> _Consigne 1_
Extrayez mot pour mot, du texte sur Trump et la lecture, le passage qui s'ouvre sur les mots contenant «Ce n’est un» et se clôt sur «leur usage courant.».
> _Consigne 2_
Poursuivez le texte sur Trump et la lecture à partir de sa dernière phrase.
---------- Passage du texte ----------
Quelques jours avant les élections américaines, Samantha
Bee, satiriste politique de la télévision, a consacré un sujet à Trump
et la lecture. Un astucieux montage d’extraits vidéo montre le candidat
républicain déclarer que ceux qui ne lisent pas sont supérieurs aux
diplômés de Harvard, vitupérer les téléprompteurs auxquels il refuse
d’avoir recours, reconnaître ne pas écrire la plupart de ses tweets mais
les dicter à sa secrétaire, ou encore avouer lors d’une déposition
qu’il n’a pas lu le document qui l’incrimine et prétendre ne pas
pouvoir s’exécuter car il a oublié ses lunettes.
L’effet d’accumulation produit un résultat hilarant et aboutit à la conclusion qu’en réalité, Trump ne sait
pas lire. La vidéo a été vue plus de 3,6 millions de fois sur YouTube.
On apprend au passage que, lorsque les journalistes lui demandent de
citer un livre qu’il a aimé et qu’il a lu récemment, Trump cite le même à
chaque fois : A l’Ouest rien de nouveau (1929), d’Erich Maria Remarque. Hélas, il paraît que sa scène préférée ne figure pas dans le roman, mais dans le film.
Ce n’est un secret pour personne : Trump, la lecture et les livres
sont un non-sujet. On a beau scruter les photos de son appartement de la
Trump tower, pas le moindre rayonnage, pas la première trace de
volumes. Il préfère la télévision. Soit. Ce pseudo-illettrisme n’est
évidemment pas sans rapport avec la langue très rudimentaire qu’il
emploie, et qui est censée le rapprocher du «peuple» - merci pour lui. A
l’ère de la post-vérité, la langue de Trump, confuse, syntaxiquement
fautive et d’une remarquable pauvreté lexicale, est le cauchemar des
traducteurs et des interprètes. Elle s’accommode naturellement de toutes
les imprécisions et autres approximations, et se distingue par l’abus
de certains adjectifs («great», «tremendous», «amazing», «huge» ou le fameux «sad !» en fin de tweets), qui rend désormais presque embarrassant leur usage courant.
Toutes ces caractéristiques ne soulignent pas seulement le contraste
saisissant avec Barack Obama, orateur d’une éloquence exceptionnelle,
ami des écrivains et lecteur boulimique, qui publiait chaque année sa
liste personnelle de livres pour l’été. Elles produisent un mouvement
inattendu, mais pas si paradoxal, en poussant les Américains vers les
livres et les bibliothèques.
Cette réaction est largement le fruit d’un choc et d’une
incompréhension face à la violence de l’actualité politique quotidienne.
Les va-et-vient autour du «Muslim Ban» et les multiples contradictions
internes de l’administration, la menace d’une suppression de l’assurance
santé pour des millions d’Américains, l’accélération des expulsions
d’immigrés, l’explosion du budget de la défense (54 milliards de dollars
- soit environ 50 milliards d’euros - d’augmentation demandés au
Congrès) créent un climat particulièrement anxiogène. Refuge, le livre
fournit des repères, il est l’outil par excellence qui permet de mieux
comprendre une société chaque matin malmenée.
---------- Extrait de données ----------
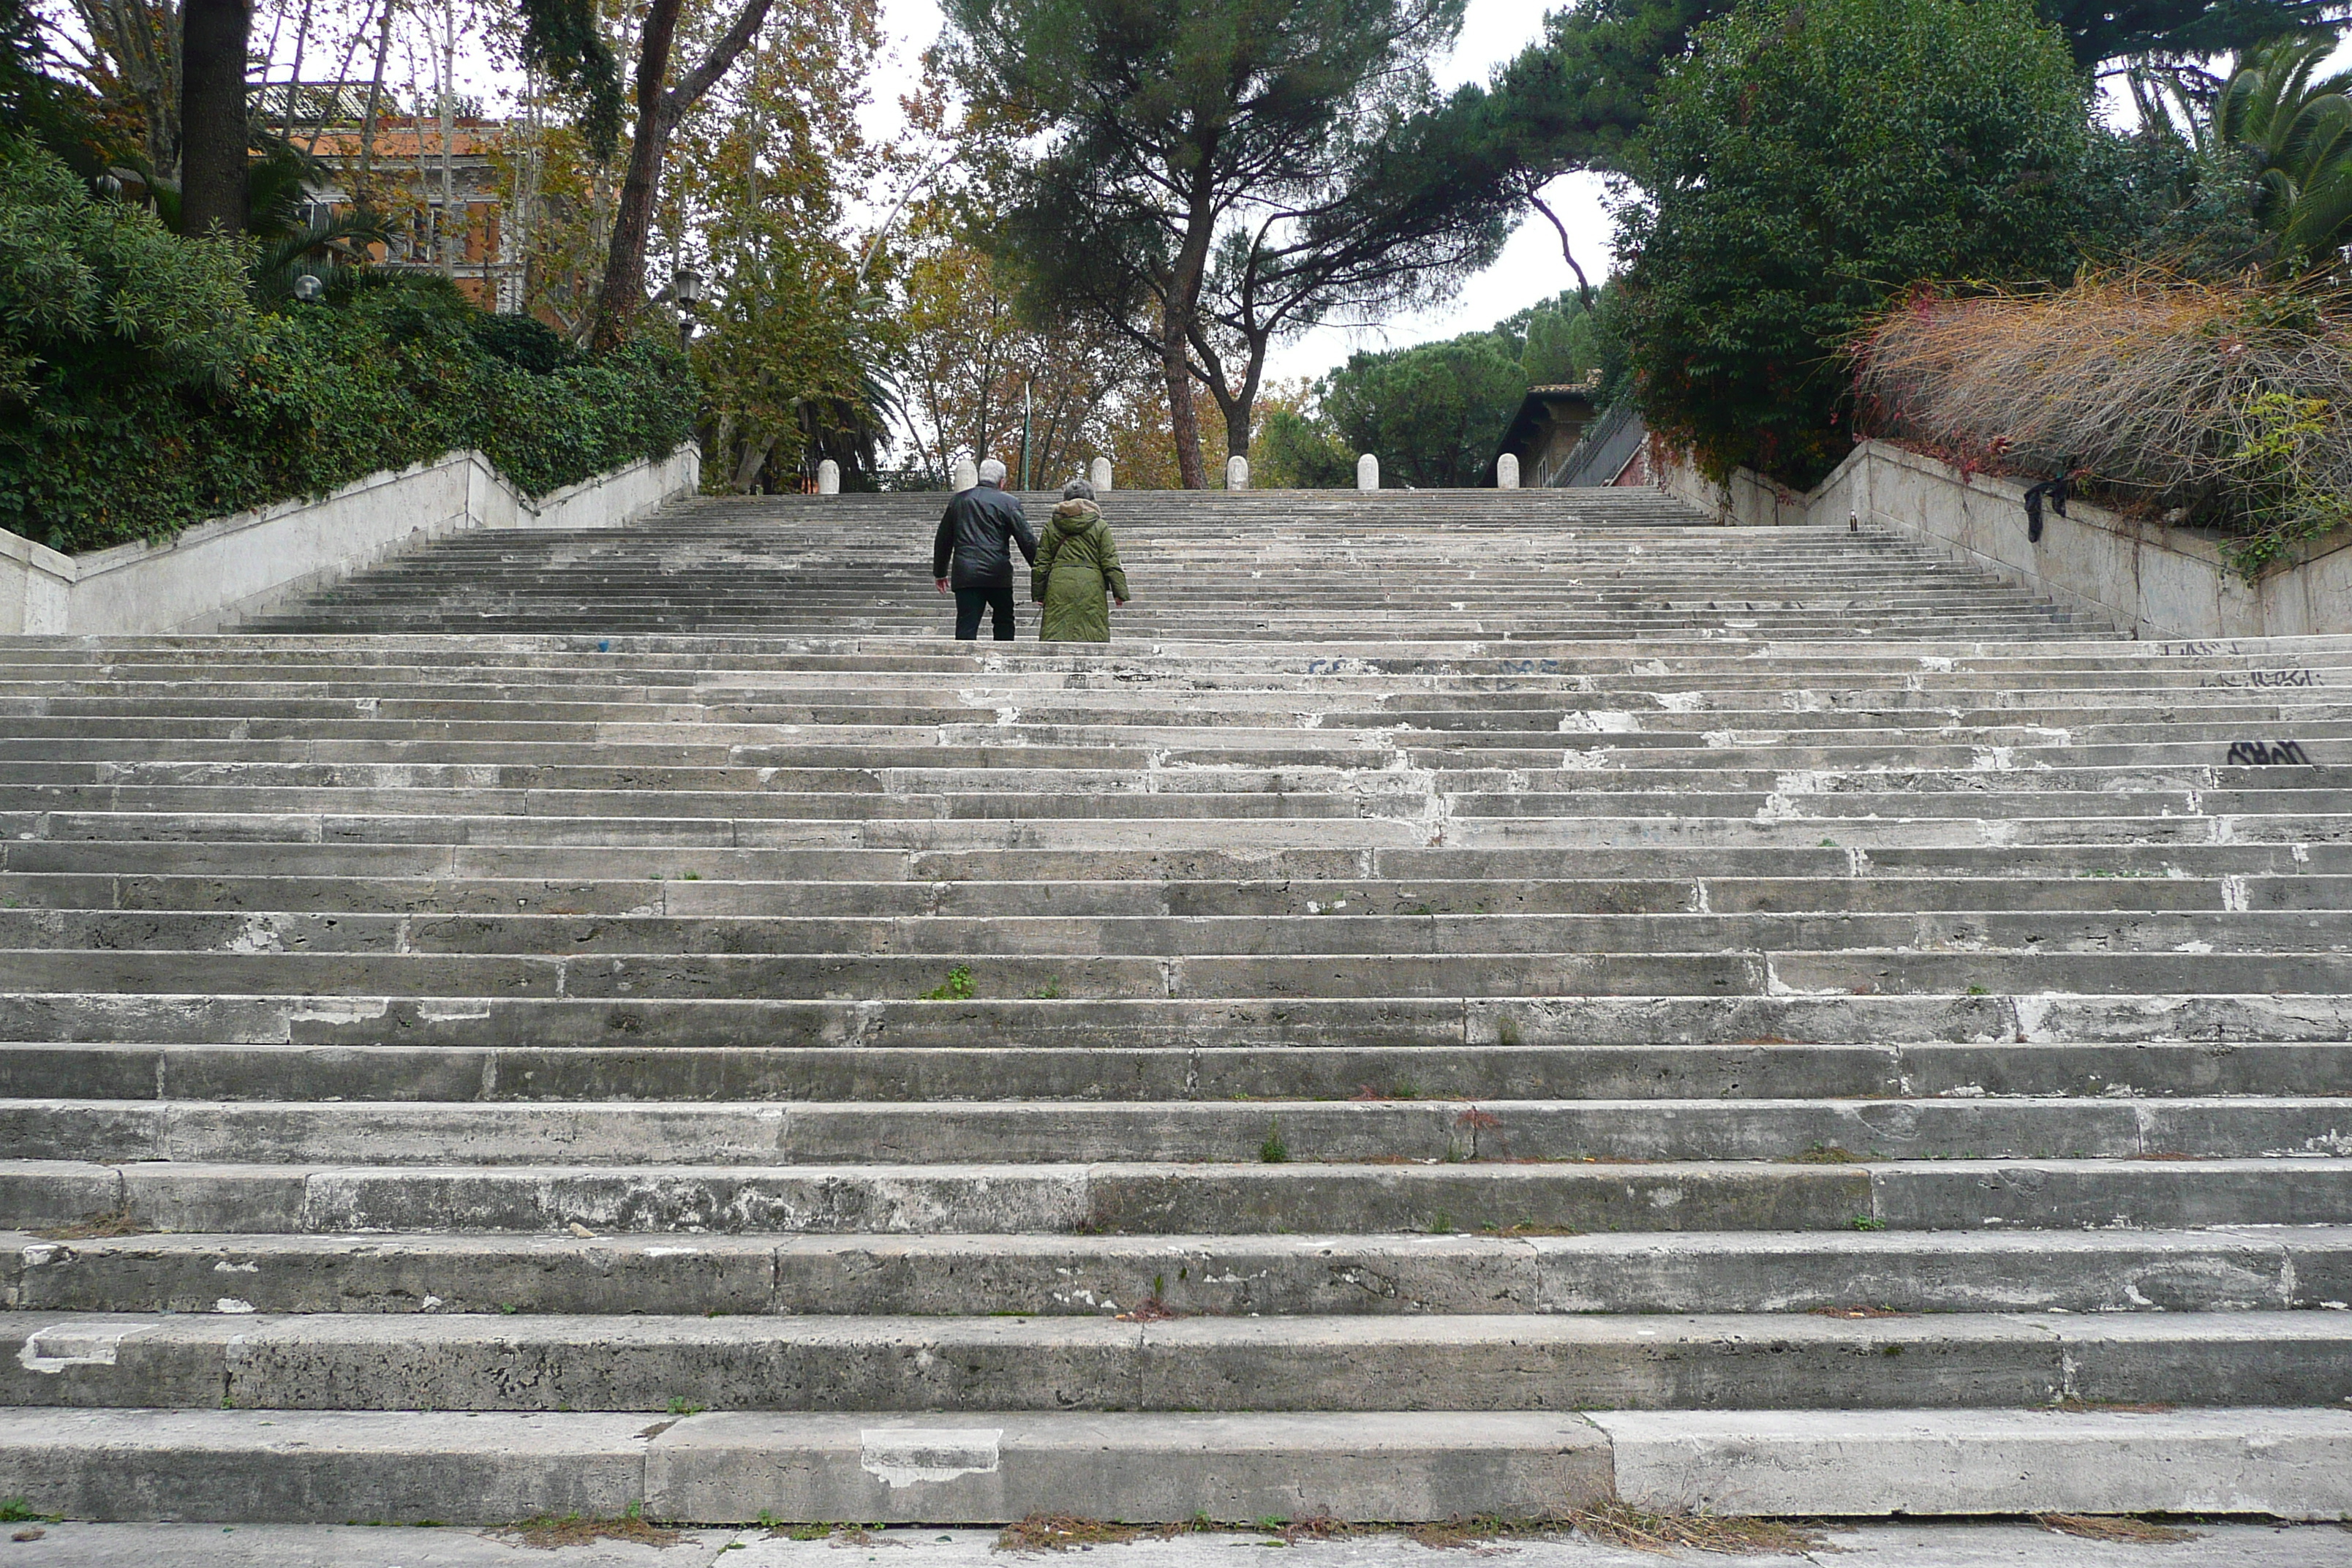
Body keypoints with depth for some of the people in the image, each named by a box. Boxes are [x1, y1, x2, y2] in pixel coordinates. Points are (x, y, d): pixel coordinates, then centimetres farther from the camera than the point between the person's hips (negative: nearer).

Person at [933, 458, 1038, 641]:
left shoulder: (959, 500, 13)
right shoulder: (1009, 502, 0)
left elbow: (943, 539, 19)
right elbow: (1027, 540, -3)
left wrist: (939, 572, 29)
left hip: (965, 574, 2)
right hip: (998, 574, -2)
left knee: (966, 626, -1)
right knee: (1004, 622, 14)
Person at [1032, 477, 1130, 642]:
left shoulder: (1052, 526, 10)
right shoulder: (1100, 526, 4)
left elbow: (1041, 564, 10)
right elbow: (1110, 563, 1)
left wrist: (1038, 594, 17)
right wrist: (1120, 592, 5)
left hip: (1058, 585, 2)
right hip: (1090, 587, -2)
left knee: (1056, 632, 1)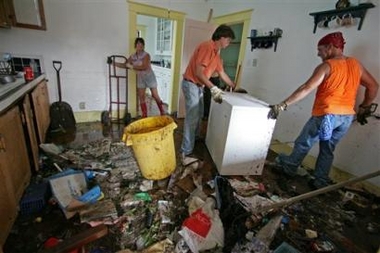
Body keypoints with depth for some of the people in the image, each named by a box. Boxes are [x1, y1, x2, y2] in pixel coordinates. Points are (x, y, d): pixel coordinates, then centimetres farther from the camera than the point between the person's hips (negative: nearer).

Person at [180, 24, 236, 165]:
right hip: (191, 84, -10)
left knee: (198, 115, 17)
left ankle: (193, 140, 36)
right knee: (192, 118, -12)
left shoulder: (216, 53, 13)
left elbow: (222, 74, 20)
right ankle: (186, 154, -6)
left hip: (199, 86, 10)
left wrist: (235, 87, 22)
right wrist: (213, 88, -30)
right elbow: (198, 72, -26)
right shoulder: (207, 47, -18)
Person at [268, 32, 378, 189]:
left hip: (326, 115, -7)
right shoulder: (356, 64, 9)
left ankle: (288, 168, 25)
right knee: (328, 150, 16)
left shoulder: (326, 66, -12)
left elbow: (306, 89, -23)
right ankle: (320, 181, 22)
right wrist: (364, 108, 23)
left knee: (303, 144, 10)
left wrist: (282, 105, -25)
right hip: (347, 117, 7)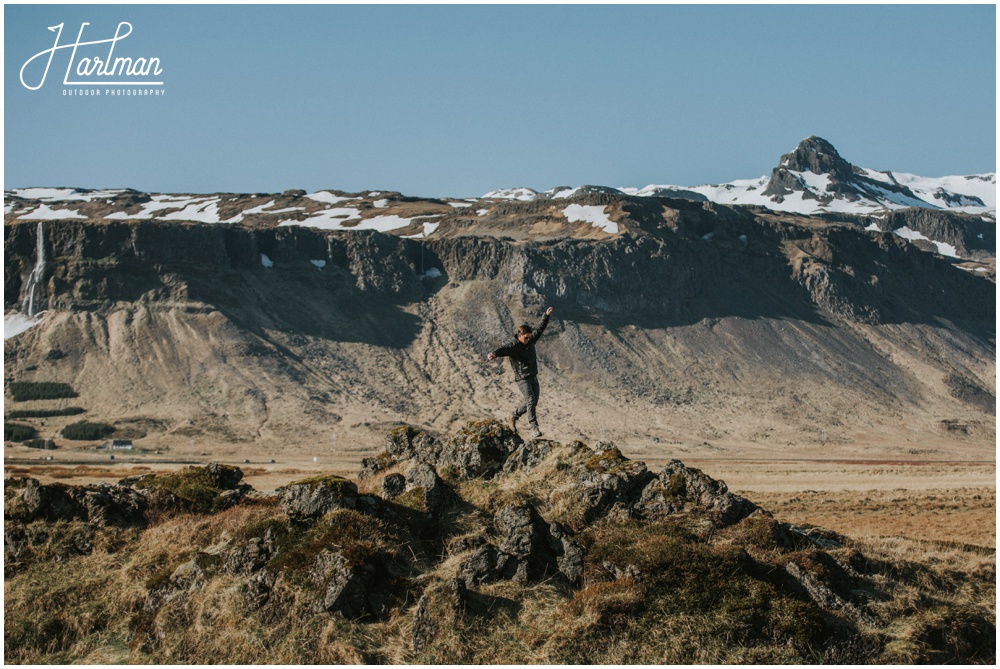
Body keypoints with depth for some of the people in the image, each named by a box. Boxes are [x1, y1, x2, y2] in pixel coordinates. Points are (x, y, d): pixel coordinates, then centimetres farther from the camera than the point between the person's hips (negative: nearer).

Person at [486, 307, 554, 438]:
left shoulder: (530, 341, 0)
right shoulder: (512, 347, -21)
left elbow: (540, 328, 12)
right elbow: (501, 350, -41)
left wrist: (546, 315, 7)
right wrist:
----------
> _Résultat 1_
Ce n’est un secret pour personne : Trump, la lecture et les livres
sont un non-sujet. On a beau scruter les photos de son appartement de la
Trump tower, pas le moindre rayonnage, pas la première trace de
volumes. Il préfère la télévision. Soit. Ce pseudo-illettrisme n’est
évidemment pas sans rapport avec la langue très rudimentaire qu’il
emploie, et qui est censée le rapprocher du «peuple» - merci pour lui. A
l’ère de la post-vérité, la langue de Trump, confuse, syntaxiquement
fautive et d’une remarquable pauvreté lexicale, est le cauchemar des
traducteurs et des interprètes. Elle s’accommode naturellement de toutes
les imprécisions et autres approximations, et se distingue par l’abus
de certains adjectifs («great», «tremendous», «amazing», «huge» ou le fameux «sad !» en fin de tweets), qui rend désormais presque embarrassant leur usage courant.

> _Résultat 2_
La vedette, c’est bien sûr 1984 (1949) de George Orwell,
décrivant un monde où le nouveau pouvoir a institué une langue réduite
au minimum et un ministère de la vérité, aidé par la police de la
pensée. Quelques jours après que Kellyanne Conway, conseillère du
président, a utilisé l’expression «faits alternatifs» lors d’un
entretien télévisé, la fable d’Orwell figurait en première position
dans le classement des meilleures ventes sur Amazon.com, obligeant
l’éditeur Penguin à tirer 75 000 exemplaires dans la semaine.
Contrairement à une rumeur persistante, 1984 ne contient pas l’expression «alternative facts», mais propose bien la même idée : «And if the facts say otherwise then the facts must be altered» («Et si les faits disent autre chose alors il faut les modifier»).
Ce succès spectaculaire, qui a également profité à un autre roman d’Orwell, la Ferme des animaux, s’inscrit dans un regain d’intérêt général pour la dystopie, dans les librairies comme à l’université. Dans la même semaine, Impossible ici (1935) de Sinclair Lewis, le Meilleur des mondes (1932), d’Aldous Huxley et Fahrenheit 451 (1953) de Ray Bradbury se retrouvaient respectivement à la 5e, 6e et 7e place. A noter : en 2013, au lendemain des premières fuites de la NSA, 1984 avait
connu une augmentation de 10 000 % de ses ventes. Dites-moi ce que vous
lisez, je vous dirai dans quelle société vous vivez.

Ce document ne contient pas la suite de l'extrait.